Text for analysis:

..............................

The truth is that the freed people were being terrorized and slaughtered wholesale by white mobs, sometimes by the hundreds. Freedmen frequently were shot for trying to vote. In one particularly horrible massacre in New Orleans, 1866, whites — including police and city officials — stormed a peaceful political convention of people who wanted to end the black codes, killing 238 people, mostly African American.
General Grant, who in 1866 was something like the Joint Chiefs of Staff in one person, had stationed Phil Sheridan in that district to keep the peace. Fake reports of violence in Texas drew Sheridan out of New Orleans, allowing the massacre to take place. By all accounts, Grant was furious and suspected Andrew Johnson’s administration of being complicit in the fake reports.
And that’s why President Grant ordered troops into the South. It had nothing to do with “punishing” anybody for Lincoln’s Assassination.

..............................

Copy out, word for word, the entire passage about the violence against freed people after the Civil War. The material that comes next has no connection to the passage above.

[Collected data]

..............................

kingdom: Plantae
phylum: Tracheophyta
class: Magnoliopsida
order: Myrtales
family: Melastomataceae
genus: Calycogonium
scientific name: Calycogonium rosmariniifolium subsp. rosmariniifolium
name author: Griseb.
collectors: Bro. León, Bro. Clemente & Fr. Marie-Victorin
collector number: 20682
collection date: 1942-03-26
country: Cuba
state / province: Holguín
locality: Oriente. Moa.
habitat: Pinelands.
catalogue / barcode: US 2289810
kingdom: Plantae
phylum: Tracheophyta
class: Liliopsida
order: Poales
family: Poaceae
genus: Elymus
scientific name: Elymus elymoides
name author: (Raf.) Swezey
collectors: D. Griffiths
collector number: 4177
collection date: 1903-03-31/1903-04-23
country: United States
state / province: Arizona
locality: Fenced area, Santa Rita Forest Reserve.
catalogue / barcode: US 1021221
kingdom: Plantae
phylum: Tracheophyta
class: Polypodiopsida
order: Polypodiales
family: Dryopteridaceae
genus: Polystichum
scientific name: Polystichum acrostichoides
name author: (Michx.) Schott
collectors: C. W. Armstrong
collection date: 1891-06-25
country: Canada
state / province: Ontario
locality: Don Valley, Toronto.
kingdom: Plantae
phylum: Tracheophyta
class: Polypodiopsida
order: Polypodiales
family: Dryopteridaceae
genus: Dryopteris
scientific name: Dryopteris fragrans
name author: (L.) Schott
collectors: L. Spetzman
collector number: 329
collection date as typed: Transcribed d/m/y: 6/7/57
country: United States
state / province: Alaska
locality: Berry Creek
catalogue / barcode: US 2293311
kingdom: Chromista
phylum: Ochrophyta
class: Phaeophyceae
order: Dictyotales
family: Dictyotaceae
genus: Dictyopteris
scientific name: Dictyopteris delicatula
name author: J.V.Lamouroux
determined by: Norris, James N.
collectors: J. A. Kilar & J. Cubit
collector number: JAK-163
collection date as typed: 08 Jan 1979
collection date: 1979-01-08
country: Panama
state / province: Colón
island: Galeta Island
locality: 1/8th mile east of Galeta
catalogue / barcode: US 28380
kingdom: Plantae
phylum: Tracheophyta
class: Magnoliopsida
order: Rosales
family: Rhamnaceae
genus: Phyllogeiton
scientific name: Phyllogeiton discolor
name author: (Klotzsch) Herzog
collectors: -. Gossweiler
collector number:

..............................

Output for this task:
The truth is that the freed people were being terrorized and slaughtered wholesale by white mobs, sometimes by the hundreds. Freedmen frequently were shot for trying to vote. In one particularly horrible massacre in New Orleans, 1866, whites — including police and city officials — stormed a peaceful political convention of people who wanted to end the black codes, killing 238 people, mostly African American.
General Grant, who in 1866 was something like the Joint Chiefs of Staff in one person, had stationed Phil Sheridan in that district to keep the peace. Fake reports of violence in Texas drew Sheridan out of New Orleans, allowing the massacre to take place. By all accounts, Grant was furious and suspected Andrew Johnson’s administration of being complicit in the fake reports.
And that’s why President Grant ordered troops into the South. It had nothing to do with “punishing” anybody for Lincoln’s Assassination.